X68000 Z ゲームランチャーの左側には、「SD:0」、「SD:1」、「X68000 エミュレータ(X68000 Emulator)」、「コミュニティ(Community)」、「設定(Settings)」のアイコンが表示されている。「SD:0」、「SD:1」に対応するSDメモリカードスロットにゲームのSDメモリカードを入れて実行すれば、ゲームのサムネイルが表示される。さらに、そのサムネイルアイコンを実行し、「NEW GAME」を押せばゲームが起動するわけだ。
クラシックゲーム機のようにゲームが一覧表示されているわけではないが、シンプルで分かりやすいランチャーだと思う。ゲームではセーブ、ロード機能も利用できるので、難易度が高いゲームであってもクリアしやすいだろう。
一方、「システムディスク」を入れても「SD:0」と「SD:1」にサムネイルは表示されない。X68000 Z ゲームランチャーからシステムディスクを起動する場合には、システムディスクをSDメモリカードスロットに入れた状態で「X68000 エミュレータ(X68000 Emulator)」を実行する。そうすると、「Huamn68k version 1.00」の起動画面が表示されたのち、ビジュアルシェル「VS.X」が起動する。
前回「HACKER'S EDITION」を試用した際には、ビジュアルシェル「VS.X」が含まれていなかった。36年ぶりに見たビジュアルシェル「VS.X」は、「グラディウス」以上に懐かしさを感じる。ただ久しぶりに触ってみて、ビジュアルシェル「VS.X」を実際にはほとんど使わなかったことも思い出した。需要は少ないかもしれないが、個人的には「SX-Window」や「OS-9」をぜひ触ってみたいと思う。
最後にお遊びとしてWindows搭載ノートPCにX68000 Z モニターを接続してみた。これはブラウン管風のモニターだが、デバイスとしては1,024×768ドット、60Hzの液晶モニターだ。ノートPCに接続すれば、普通のモニターと同様にそのまま利用できる。ただしUSB Type-C端子は電源供給専用なので、映像信号は送れない。映像を入力するためにはHDMI端子経由で接続する必要がある。
それにしてもサイズ感がなんとも可愛らしい。そしてX68000のモニターと同じフォルムなのだから、元ユーザーとしてはたまらない。今回は「サイバーパンク2077」をプレイしてみたが、メールソフトやSNSのタイムラインなどを表示するサブモニターとして非常に重宝しそうだ。現時点ではAmazon瑞起ショップでは購入できないが、単体で販売されることを強く期待したい。
ZUIKIがロードマップの先を描き、現実化できるように、個人的にも応援したい
前述の通り、X68000 Z PRODUCT EDITION BLACK MODELは9月28日に一般ユーザー向けに発売される。人気ゲーム「ジェノサイド」と「ファランクス」がセットになった「ZOOMパックI」が8月8日に発売され、4本のゲームがセットになった「EXACT PACK」が今冬にリリースされるなど少しずつゲームソフトも増えてきている。個人的には「源平討魔伝」や「ドラゴンスピリット」が収録された「ナムコパック」が発売されることを期待している。

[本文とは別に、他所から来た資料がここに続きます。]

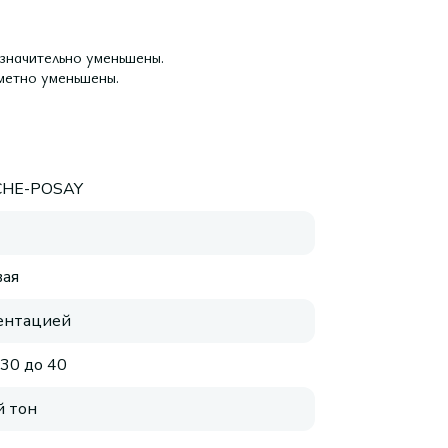
 значительно уменьшены.
метно уменьшены.
CHE-POSAY
ая
ентацией
 30 до 40
 тон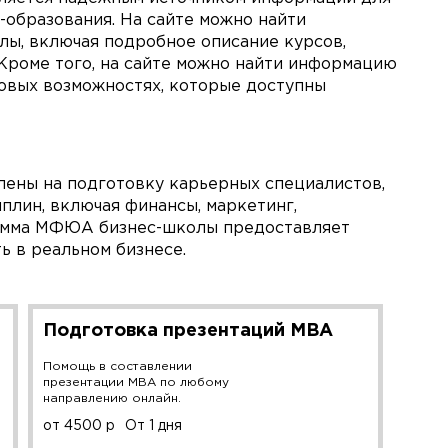
с-образования. На сайте можно найти
лы, включая подробное описание курсов,
 Кроме того, на сайте можно найти информацию
совых возможностях, которые доступны
ны на подготовку карьерных специалистов,
лин, включая финансы, маркетинг,
рамма МФЮА бизнес-школы предоставляет
ь в реальном бизнесе.
Подготовка презентаций MBA
Помощь в составлении
презентации MBA по любому
направлению онлайн.
от 4500 р
От 1 дня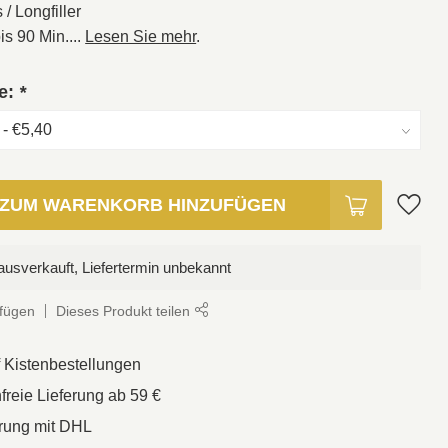
/ Longfiller
s 90 Min....
Lesen Sie mehr
.
ie:
*
ZUM WARENKORB HINZUFÜGEN
usverkauft, Liefertermin unbekannt
ufügen
Dieses Produkt teilen
f Kistenbestellungen
reie Lieferung ab 59 €
erung mit DHL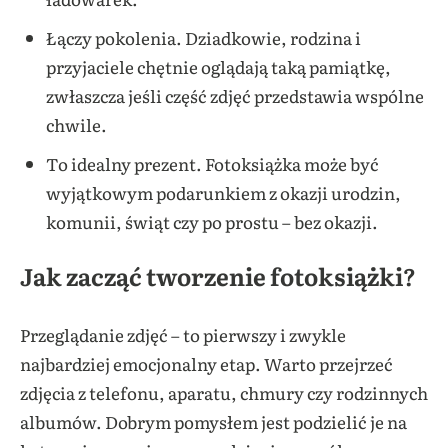
Łączy pokolenia. Dziadkowie, rodzina i
przyjaciele chętnie oglądają taką pamiątkę,
zwłaszcza jeśli część zdjęć przedstawia wspólne
chwile.
To idealny prezent. Fotoksiążka może być
wyjątkowym podarunkiem z okazji urodzin,
komunii, świąt czy po prostu – bez okazji.
Jak zacząć tworzenie fotoksiążki?
Przeglądanie zdjęć – to pierwszy i zwykle
najbardziej emocjonalny etap. Warto przejrzeć
zdjęcia z telefonu, aparatu, chmury czy rodzinnych
albumów. Dobrym pomysłem jest podzielić je na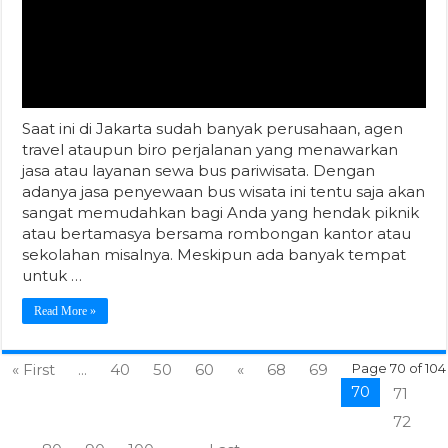
sangat memudahkan bagi Anda yang hendak piknik
atau bertamasya bersama rombongan kantor atau
sekolahan misalnya. Meskipun ada banyak tempat
untuk …
Read More »
« First
...
40
50
60
«
68
69
Page 70 of 104
70
71
72
»
80
90
100
...
Last »
Informasi Terbaru
Harga Daging Sapi Per Kg Terbaru
Harga Tepung Mila Terbaru
Harga Buku Musik Terbaru
Apa Saja yang Perlu Disiapkan Sebelum Ikut Komodo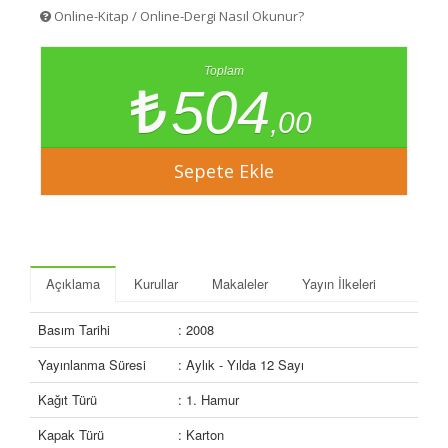
Online-Kitap / Online-Dergi Nasıl Okunur?
Toplam
504
,00
Açıklama
Kurullar
Makaleler
Yayın İlkeleri
Basım Tarihi
: 2008
Yayınlanma Süresi
: Aylık - Yılda 12 Sayı
Kağıt Türü
: 1. Hamur
Kapak Türü
: Karton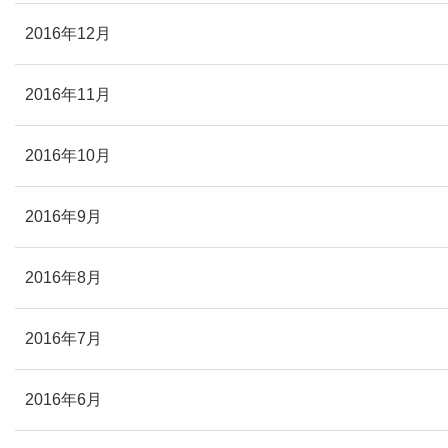
2016年12月
2016年11月
2016年10月
2016年9月
2016年8月
2016年7月
2016年6月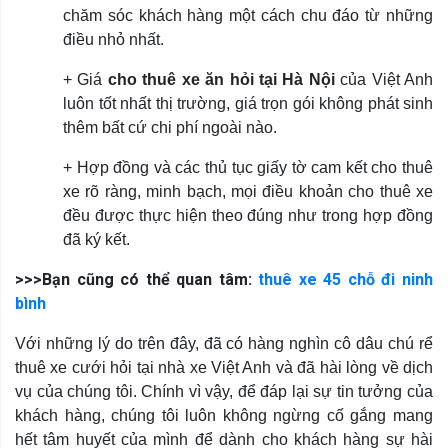
chăm sóc khách hàng một cách chu đáo từ những
điều nhỏ nhất.
+ Giá
cho thuê xe ăn hỏi tại Hà Nội
của Việt Anh
luôn tốt nhất thị trường, giá trọn gói không phát sinh
thêm bất cứ chi phí ngoài nào.
+ Hợp đồng và các thủ tục giấy tờ cam kết cho thuê
xe rõ ràng, minh bạch, mọi điều khoản cho thuê xe
đều được thực hiện theo đúng như trong hợp đồng
đã ký kết.
>>>Bạn cũng có thể quan tâm:
thuê xe 45 chỗ đi ninh
bình
Với những lý do trên đây, đã có hàng nghìn cô dâu chú rể
thuê xe cưới hỏi tại nhà xe Việt Anh và đã hài lòng về dịch
vụ của chúng tôi. Chính vì vậy, để đáp lại sự tin tưởng của
khách hàng, chúng tôi luôn không ngừng cố gắng mang
hết tâm huyết của mình để dành cho khách hàng sự hài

今回のX68000 Z PRODUCT EDITION BLACK MODELは、X68000 ZロードマップのPhase 3。ロードマップには、「ゲームコレクションVol.1やVol.2の販売など」、「もしも、XVIモデルやX68030の『次』があったなら・・・」という文言も記載されている。今後もZUIKIがロードマップの先を描き、現実化できるように、個人的にも応援していきたいと思う。